TEKST TER ANALYSE:

Lijst van punten

Er zijn 4 punten in «Christus komt langs » waarvan het onderwerp is Vrede → zaaien van vrede.

Vrede en vreugde zaaien

Wat kunnen we doen? Ik zei al dat ik geen sociale of politieke crisis, noch een verziekte cultuur aan de orde wil stellen. Vanuit het christelijk geloof heb ik het over het kwaad in de betekenis van een belediging van God. Christelijk apostolaat is geen politiek programma of een cultureel alternatief: het betekent de verbreiding van het goede, het wordt gedragen door het verlangen om lief te hebben, het wil vrede en vreugde verbreiden. Dat apostolaat zal ongetwijfeld een geestelijke verademing voor iedereen zijn: meer rechtvaardigheid, meer begrip, meer respect voor elkaar.

We mogen geen hindernis zijn voor de mensen op hun weg naar het eeuwig geluk. We zijn verplicht voor honderd procent christen te zijn, heilig te worden, God niet teleur te stellen, noch al die mensen die van ons een voorbeeld en onderricht verwachten.

De basis voor ons apostolaat moet het begrip zijn. Ik benadruk nog eens dat naastenliefde meer een kwestie van begrijpen dan van geven is. Ik maak er geen geheim van dat ik uit eigen ondervinding heb moeten leren hoe hard het is als je niet begrepen wordt. Ik heb altijd geprobeerd dat men mij zou verstaan, maar er zijn mensen die mij met opzet verkeerd begrepen. Ook dát is voor mij een praktische en veelzeggende reden om ernaar te streven iedereen te begrijpen. Maar we krijgen geen ruim, universeel, katholiek hart door een spontane impuls. De geest van begrip is een uiting van de christelijke naastenliefde van een goed kind van God. De Heer wil immers dat wij aanwezig zijn op alle wegen van de aarde om het zaad van de broederlijkheid — niet van het onkruid — om ons heen te strooien, het zaad van de verontschuldiging, van de vergiffenis, van de naastenliefde, van de vrede. Voel je nooit iemands vijand.

Een christen moet laten zien dat hij altijd bereid is om met iedereen om te gaan, en dat hij door dit contact iedereen de mogelijkheid wil geven dichter bij Christus te komen. Hij moet zich van harte opofferen voor iedereen, zonder onderscheid te maken, zonder de zielen in hokjes in te delen of hen etiketten op te plakken, alsof ze handelswaar zijn of geprepareerde insecten. Een christen mag zich niet van anderen afzonderen, want hij zou dan een betreurenswaardig en egoïstisch leven leiden: hij moet alles voor allen worden, om allen te redden (1 Kor 9, 22).

BEGRIP TOETSEN:
1. Wijzig in de tekst over vrede zaaien het stuk van "Een christen moet" tot en met "Kor 9, 22)." door "handelswaar" te vervangen door "koopwaar".
2. Waarvan is naastenliefde volgens de tekst over vrede zaaien meer een kwestie dan van geven?
3. Pak de draad van de tekst over vrede zaaien op en zet hem voort na de laatste zin.
De items spelen hierbij geen enkele rol.

AANGELEVERDE GEGEVENS:
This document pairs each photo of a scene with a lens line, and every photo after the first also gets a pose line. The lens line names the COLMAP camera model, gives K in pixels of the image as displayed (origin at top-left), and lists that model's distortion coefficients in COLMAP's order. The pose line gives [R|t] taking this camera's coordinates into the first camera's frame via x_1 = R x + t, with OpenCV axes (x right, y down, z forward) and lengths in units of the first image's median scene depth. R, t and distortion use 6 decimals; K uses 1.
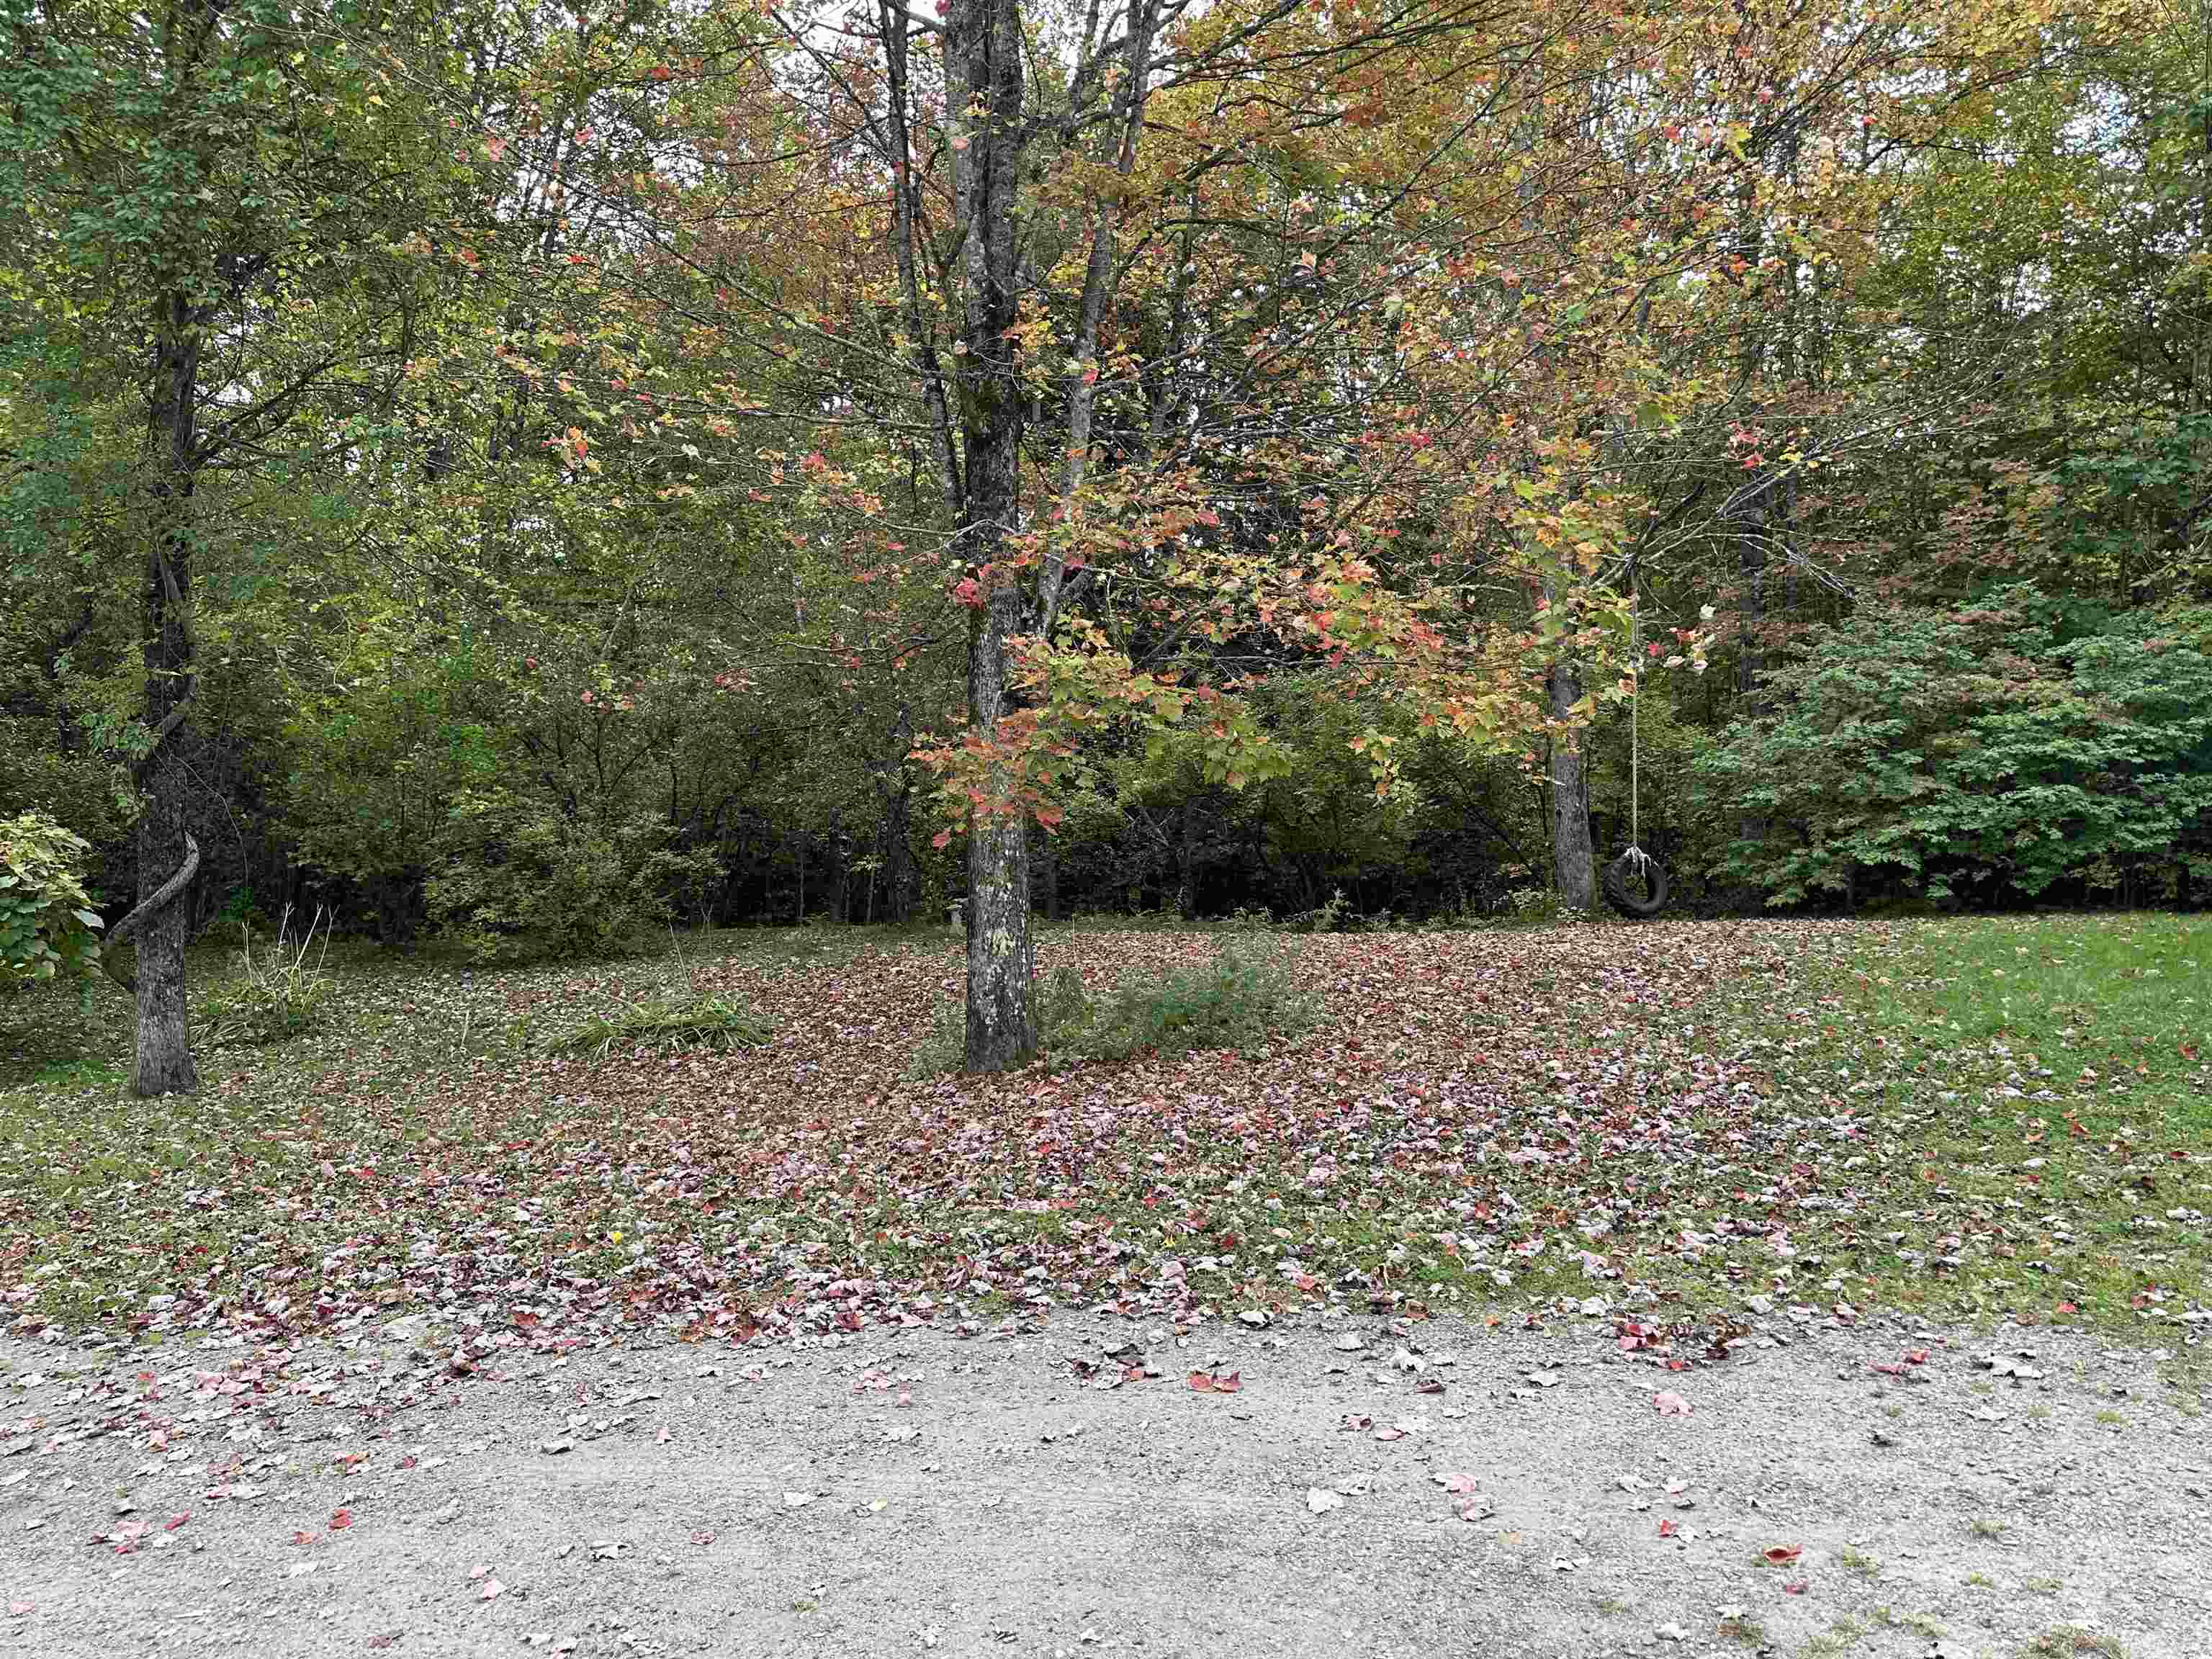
...
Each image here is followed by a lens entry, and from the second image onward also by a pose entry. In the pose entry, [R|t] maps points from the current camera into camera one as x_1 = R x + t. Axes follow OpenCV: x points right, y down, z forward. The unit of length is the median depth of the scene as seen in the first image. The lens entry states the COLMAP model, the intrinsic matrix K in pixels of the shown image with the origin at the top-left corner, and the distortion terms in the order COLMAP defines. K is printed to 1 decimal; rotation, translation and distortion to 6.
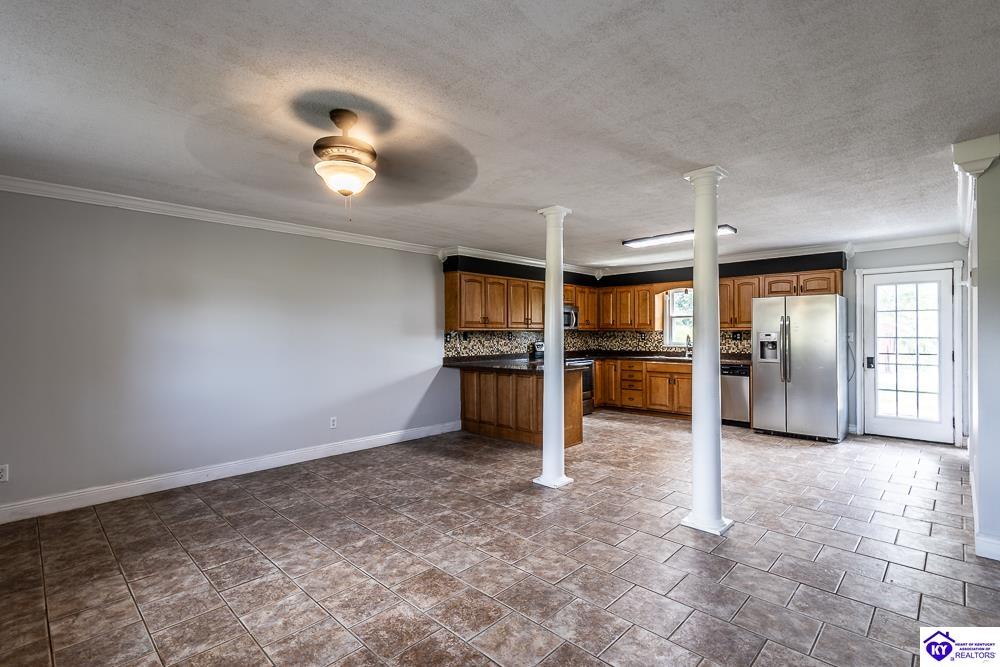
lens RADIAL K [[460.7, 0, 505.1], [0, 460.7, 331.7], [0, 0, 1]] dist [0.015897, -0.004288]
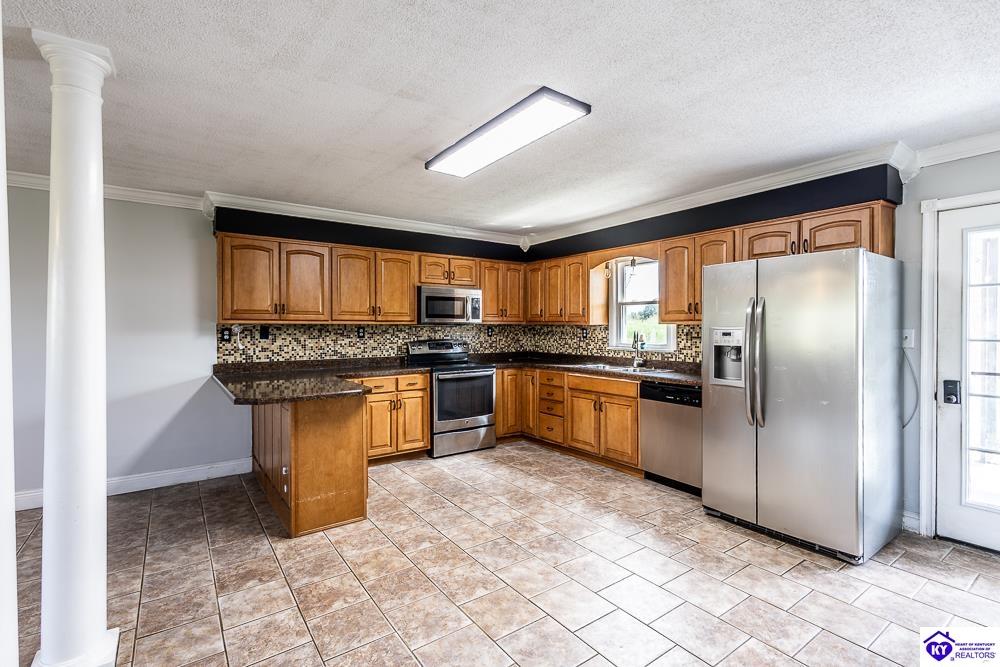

SCHRIFTELIJKE ANTWOORDEN:
1.
Een christen moet laten zien dat hij altijd bereid is om met iedereen om te gaan, en dat hij door dit contact iedereen de mogelijkheid wil geven dichter bij Christus te komen. Hij moet zich van harte opofferen voor iedereen, zonder onderscheid te maken, zonder de zielen in hokjes in te delen of hen etiketten op te plakken, alsof ze koopwaar zijn of geprepareerde insecten. Een christen mag zich niet van anderen afzonderen, want hij zou dan een betreurenswaardig en egoïstisch leven leiden: hij moet alles voor allen worden, om allen te redden (1 Kor 9, 22).

2. Van begrijpen.

3.
Wat zou het mooi zijn als wij zo zouden leven, als wij ons zouden voornemen ons gedrag te doordrenken met dit zaaien van edelmoedigheid, met dit verlangen om in vrede met elkaar te leven! Dan zou de legitieme persoonlijke vrijheid van de mensen kunnen gedijen, dan zou iedereen de verantwoordelijkheid voor alles wat onder zijn competentie valt op zich nemen. De christen zou in de eerste plaats de vrijheid van anderen weten te verdedigen en dat vervolgens met zijn eigen vrijheid doen. Dan zou hij de anderen uit naastenliefde nemen zoals ze zijn, want iedereen, zonder uitzondering, heeft zijn zwakheden en fouten. Hij zou hen met de genade van God en met menselijke fijngevoeligheid helpen om het kwaad te overwinnen, het onkruid uit te trekken, zodat allen elkaar kunnen steunen en het mens-zijn en christen-zijn waardig kunnen beleven.

De liefde van Christus naar anderen brengen

God zegt niet: in plaats van een hart geef Ik je een wil als die van een zuivere geest. Nee, Hij geeft ons een hart, een hart van vlees, zoals dat van Christus. Ik heb niet een hart om God lief te hebben en een ander om de mensen lief te hebben. Met hetzelfde hart waarmee ik van mijn ouders heb gehouden en waarmee ik van mijn vrienden houd, met datzelfde hart houd ik van Christus, van God de Vader, van de heilige Geest en van de Maagd Maria. We kunnen er niet vaak genoeg bij stilstaan dat wij heel menselijk moeten zijn, anders kunnen we niet goddelijk zijn.

Als onze menselijke liefde, onze liefde hier op aarde, echt is dan helpt dat ons iets van de goddelijke liefde te proeven en enig idee te hebben van de liefde waarmee we van God zullen genieten en die er in de hemel onder ons zal heersen, wanneer Onze Lieve Heer alles in allen (I Kor 15, 28) zal zijn. En als we eenmaal beginnen te begrijpen wat de goddelijke liefde is, zal dat een stimulans voor ons zijn om meer begrip te hebben, edelmoediger te zijn, en ons meer te geven.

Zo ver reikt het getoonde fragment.